Quiz 1 Review Flashcards
What are the main differences between structured, semi-structured, and unstructured data?
Structured data is organized with a clear format (e.g., tables), semi-structured has some structure (e.g., JSON), and unstructured lacks a defined format (e.g., text, images)
List common types of data in programming and data analysis
Common data types include string (text), integer (whole numbers), float (decimal numbers), boolean (true/false), and character
Outline the steps in the CRISP-DM process and their purpose in data mining and analysis
Stands for Cross-Industry Standard Process for Data Mining. CRISP-DM involves Business Understanding, Data Understanding, Data Preparation, Modeling, Evaluation, and Deployment; used for structured approaches in data analysis and mining
Define API and describe its primary purpose in software development and data integration
: API (Application Programming Interface) is a set of rules for software to interact with other software; used to access web services and retrieve data.

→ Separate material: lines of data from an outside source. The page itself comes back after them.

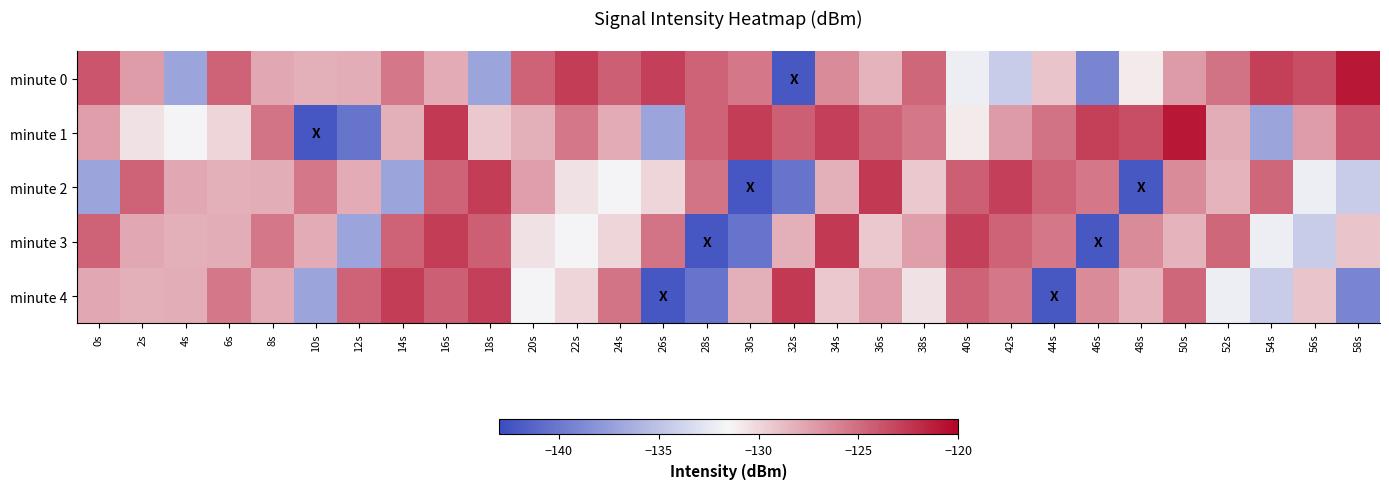

Reading left to right, transcribe all the data shown in this chart.

minute 0: 0s=-123.9	2s=-127.3	4s=-137.0	6s=-124.6	8s=-127.8	10s=-128.2	12s=-128.0	14s=-125.5	16s=-128.0	18s=-137.0	20s=-124.5	22s=-122.8	24s=-124.4	26s=-122.9	28s=-124.6	30s=-125.5	32s=-142.2	34s=-126.4	36s=-128.3	38s=-124.7	40s=-132.0	42s=-134.4	44s=-129.1	46s=-139.1	48s=-130.9	50s=-127.1	52s=-125.3	54s=-122.8	56s=-123.5	58s=-121.0
minute 1: 0s=-127.3	2s=-130.5	4s=-131.7	6s=-129.9	8s=-125.4	10s=-142.3	12s=-140.2	14s=-128.1	16s=-122.6	18s=-129.3	20s=-128.2	22s=-125.5	24s=-128.0	26s=-137.0	28s=-124.5	30s=-122.8	32s=-124.4	34s=-122.9	36s=-124.6	38s=-125.5	40s=-130.9	42s=-127.1	44s=-125.3	46s=-122.8	48s=-123.5	50s=-121.0	52s=-128.0	54s=-137.0	56s=-127.3	58s=-123.9
minute 2: 0s=-137.0	2s=-124.6	4s=-127.8	6s=-128.2	8s=-128.0	10s=-125.5	12s=-128.0	14s=-137.0	16s=-124.5	18s=-122.8	20s=-127.3	22s=-130.5	24s=-131.7	26s=-129.9	28s=-125.4	30s=-142.3	32s=-140.2	34s=-128.1	36s=-122.6	38s=-129.3	40s=-124.4	42s=-122.9	44s=-124.6	46s=-125.5	48s=-142.2	50s=-126.4	52s=-128.3	54s=-124.7	56s=-132.0	58s=-134.4
minute 3: 0s=-124.6	2s=-127.8	4s=-128.2	6s=-128.0	8s=-125.5	10s=-128.0	12s=-137.0	14s=-124.5	16s=-122.8	18s=-124.4	20s=-130.5	22s=-131.7	24s=-129.9	26s=-125.4	28s=-142.3	30s=-140.2	32s=-128.1	34s=-122.6	36s=-129.3	38s=-127.3	40s=-122.9	42s=-124.6	44s=-125.5	46s=-142.2	48s=-126.4	50s=-128.3	52s=-124.7	54s=-132.0	56s=-134.4	58s=-129.1
minute 4: 0s=-127.8	2s=-128.2	4s=-128.0	6s=-125.5	8s=-128.0	10s=-137.0	12s=-124.5	14s=-122.8	16s=-124.4	18s=-122.9	20s=-131.7	22s=-129.9	24s=-125.4	26s=-142.3	28s=-140.2	30s=-128.1	32s=-122.6	34s=-129.3	36s=-127.3	38s=-130.5	40s=-124.6	42s=-125.5	44s=-142.2	46s=-126.4	48s=-128.3	50s=-124.7	52s=-132.0	54s=-134.4	56s=-129.1	58s=-139.1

What is a black box model and how is it utilized in machine learning?
A black box model conceals its internal workings; used when the focus is on the model’s output rather than its process or logic.

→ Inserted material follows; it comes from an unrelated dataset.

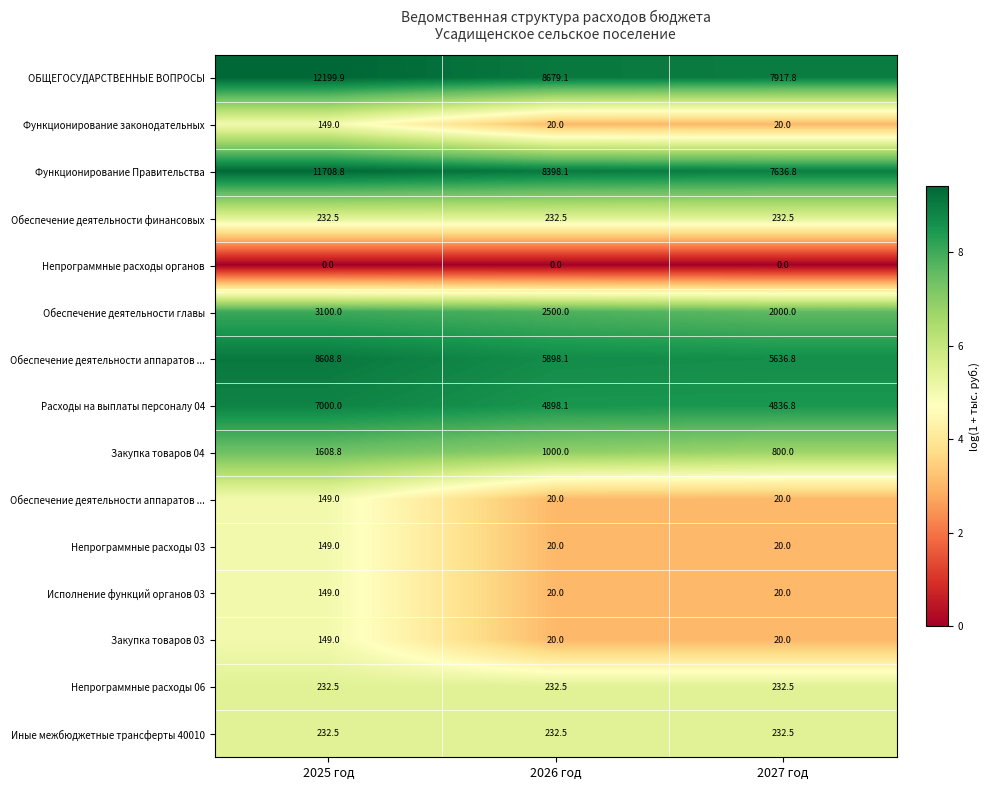

Between 2026 год and 2027 год, which is larger?

2026 год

Explain what it means to have imbalanced classes in a dataset
Imbalanced classes occur when one class has significantly fewer instances than others in a dataset.
Provide key actions to take and avoid when dealing with missing data, imbalanced classes, and outliers in a dataset
Impute or remove missing data; address imbalanced classes with techniques like oversampling or under sampling; handle outliers by identifying and potentially removing them.
Define ETL and describe its significance in data processing and analysis
ETL (Extract, Transform, Load) is a process for data integration: extracting data from sources, transforming it into a usable format, and loading it into a target database.
Why do we conduct exploratory data analysis(EDA) in the field of data science?
EDA is used to understand data’s main characteristics, patterns, and relationships; aids in making informed decisions for subsequent analysis.
Define metadata and explain its relevance to understanding and managing data
Metadata is data about data, providing information about data attributes, structure, and context; aids in understanding and managing data effectively.
Fishbone Diagram
This is a handy diagram to help us think
through the factors that could be inputs to
the business question/problem.
Classification
We use this to put new data points in
categories.
Type of learning we use to find patterns in
unlabeled data
Unsupervised
We implement an ______________ to study
what is in our data.
Algorithm
Type of learning we use to predict or
classify using labeled training data
Supervised
. The data mining process we’e following is
____
CRISP - DM
Type of learning we use to teach robots how
to vacuum floors.
Reinforcement
We perform ________ analysis to find
subgroups in the data.
Clustering
To figure out what type of products people
buy together, we perform _____ ______
mining.
Association Rule
A ______ _______ diagram helps us
formulate the analytic problem.
Black-Box
To predict the value of y based on the value
of x, we use __________ analysis.
Regression
. It all starts with a _____________.
Question
PCA is a type of ________ _________.
Dimension Reduction
Data mining involves deriving ___________ from raw data using algorithms.
Insights
Clustering ___________ the difference between points within the same cluster.
minimizes
Clustering ____________ the distance between points that are in different clusters
maximizes
Another term for association rule mining, which describes what it is often used for is _______ ________ analysis
market basket
Geospatial data can be raster or ______________.
Vector
Examining data for missing values, errors, formatting, statistical distributions etc. is (2 words) ____ _____ analysis.
Exploratory Data
Central tendency, dispersion, shape, frequency and percentiles are all examples of (1 word) _____ statistics.
Descriptive
What does Stratified k fold do?
ensures that all samples taken for testing have the same class imbalance as the whole dataset.
How can your time series model training and testing be ruined if you don’t use forward chaining?
Using backward or reverse chaining in time series model training and testing can ruin the process because it introduces information leakage, results in unrealistic evaluation, violates causality, and provides invalid performance estimates.